PROVIDED DATA:
--------------------------------------------------

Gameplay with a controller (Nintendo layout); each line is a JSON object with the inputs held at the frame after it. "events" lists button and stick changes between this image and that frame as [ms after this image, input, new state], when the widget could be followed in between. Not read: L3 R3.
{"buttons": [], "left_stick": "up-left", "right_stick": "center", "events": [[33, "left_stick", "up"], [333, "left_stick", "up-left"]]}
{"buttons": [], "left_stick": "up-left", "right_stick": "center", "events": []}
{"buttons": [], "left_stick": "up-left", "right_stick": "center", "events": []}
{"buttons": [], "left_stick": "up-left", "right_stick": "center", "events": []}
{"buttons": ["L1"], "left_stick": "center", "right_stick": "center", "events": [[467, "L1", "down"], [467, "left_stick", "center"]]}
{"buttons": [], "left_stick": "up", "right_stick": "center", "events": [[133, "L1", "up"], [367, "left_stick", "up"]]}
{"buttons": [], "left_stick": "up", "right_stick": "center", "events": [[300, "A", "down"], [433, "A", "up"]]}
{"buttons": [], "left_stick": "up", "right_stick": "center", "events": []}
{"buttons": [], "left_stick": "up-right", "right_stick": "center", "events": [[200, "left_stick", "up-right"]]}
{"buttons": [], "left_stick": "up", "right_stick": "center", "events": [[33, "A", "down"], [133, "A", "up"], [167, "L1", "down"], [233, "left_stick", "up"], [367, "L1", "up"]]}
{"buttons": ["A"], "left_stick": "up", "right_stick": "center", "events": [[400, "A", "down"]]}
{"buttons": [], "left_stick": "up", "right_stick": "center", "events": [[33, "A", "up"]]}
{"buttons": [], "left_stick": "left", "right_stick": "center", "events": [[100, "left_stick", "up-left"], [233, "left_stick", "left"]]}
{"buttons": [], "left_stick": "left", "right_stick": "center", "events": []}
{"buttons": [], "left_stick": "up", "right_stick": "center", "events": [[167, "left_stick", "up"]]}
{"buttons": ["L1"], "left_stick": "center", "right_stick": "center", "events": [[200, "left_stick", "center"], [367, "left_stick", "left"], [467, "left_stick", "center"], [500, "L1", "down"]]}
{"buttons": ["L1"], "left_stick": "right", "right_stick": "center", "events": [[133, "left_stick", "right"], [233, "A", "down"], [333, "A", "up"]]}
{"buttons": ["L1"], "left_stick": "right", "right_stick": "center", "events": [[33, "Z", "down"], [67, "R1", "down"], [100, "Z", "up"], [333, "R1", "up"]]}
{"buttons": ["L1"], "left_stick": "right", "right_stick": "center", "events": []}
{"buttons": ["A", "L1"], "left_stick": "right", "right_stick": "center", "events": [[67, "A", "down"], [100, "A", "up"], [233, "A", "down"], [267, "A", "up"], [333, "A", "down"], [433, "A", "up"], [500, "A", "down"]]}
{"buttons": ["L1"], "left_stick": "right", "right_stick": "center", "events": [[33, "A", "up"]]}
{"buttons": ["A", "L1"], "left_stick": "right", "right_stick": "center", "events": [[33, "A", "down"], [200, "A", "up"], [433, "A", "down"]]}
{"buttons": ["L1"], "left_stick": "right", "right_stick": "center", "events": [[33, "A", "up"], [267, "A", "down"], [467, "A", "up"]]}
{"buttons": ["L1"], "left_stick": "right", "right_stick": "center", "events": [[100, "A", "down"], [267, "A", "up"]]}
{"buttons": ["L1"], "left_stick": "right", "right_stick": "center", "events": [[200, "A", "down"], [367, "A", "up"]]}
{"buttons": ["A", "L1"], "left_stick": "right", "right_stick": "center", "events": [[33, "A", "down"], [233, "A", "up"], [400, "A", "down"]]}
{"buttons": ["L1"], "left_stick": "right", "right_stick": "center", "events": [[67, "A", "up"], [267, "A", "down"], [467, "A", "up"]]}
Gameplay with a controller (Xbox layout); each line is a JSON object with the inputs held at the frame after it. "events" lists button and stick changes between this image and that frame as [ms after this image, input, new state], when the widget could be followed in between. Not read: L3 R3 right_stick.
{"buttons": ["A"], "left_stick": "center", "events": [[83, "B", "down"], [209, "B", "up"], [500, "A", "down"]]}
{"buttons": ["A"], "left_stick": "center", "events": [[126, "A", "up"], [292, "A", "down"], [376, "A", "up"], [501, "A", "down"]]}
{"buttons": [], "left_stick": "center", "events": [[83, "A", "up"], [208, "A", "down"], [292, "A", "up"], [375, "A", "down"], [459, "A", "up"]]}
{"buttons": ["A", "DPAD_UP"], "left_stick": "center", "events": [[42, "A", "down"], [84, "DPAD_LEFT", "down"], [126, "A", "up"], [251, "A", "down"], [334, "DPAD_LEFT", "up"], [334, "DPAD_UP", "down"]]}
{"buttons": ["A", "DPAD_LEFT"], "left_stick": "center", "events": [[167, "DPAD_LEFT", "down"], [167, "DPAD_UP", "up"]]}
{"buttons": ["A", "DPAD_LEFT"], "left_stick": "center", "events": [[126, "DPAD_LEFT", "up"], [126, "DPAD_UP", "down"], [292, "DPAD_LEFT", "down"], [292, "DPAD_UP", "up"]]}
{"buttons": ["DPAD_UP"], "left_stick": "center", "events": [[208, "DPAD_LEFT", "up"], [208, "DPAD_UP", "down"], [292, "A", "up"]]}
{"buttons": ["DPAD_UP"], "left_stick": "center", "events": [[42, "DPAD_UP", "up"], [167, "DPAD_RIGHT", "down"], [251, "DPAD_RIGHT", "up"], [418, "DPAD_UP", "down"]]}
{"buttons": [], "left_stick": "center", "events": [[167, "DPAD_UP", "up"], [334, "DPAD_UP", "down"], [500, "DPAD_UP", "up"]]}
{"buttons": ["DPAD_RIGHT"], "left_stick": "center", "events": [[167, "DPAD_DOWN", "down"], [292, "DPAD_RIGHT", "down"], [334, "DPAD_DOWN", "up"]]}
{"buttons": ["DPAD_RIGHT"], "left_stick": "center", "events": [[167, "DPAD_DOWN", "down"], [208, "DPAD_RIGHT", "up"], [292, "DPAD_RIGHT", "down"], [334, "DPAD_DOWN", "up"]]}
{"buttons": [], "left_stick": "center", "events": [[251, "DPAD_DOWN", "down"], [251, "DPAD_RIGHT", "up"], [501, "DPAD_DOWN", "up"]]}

--------------------------------------------------

TASK TO COMPLETE: Return each line of the material above that holds the string "Gameplay".

TASK RESULT:
Gameplay with a controller (Nintendo layout); each line is a JSON object with the inputs held at the frame after it. "events" lists button and stick changes between this image and that frame as [ms after this image, input, new state], when the widget could be followed in between. Not read: L3 R3.
Gameplay with a controller (Xbox layout); each line is a JSON object with the inputs held at the frame after it. "events" lists button and stick changes between this image and that frame as [ms after this image, input, new state], when the widget could be followed in between. Not read: L3 R3 right_stick.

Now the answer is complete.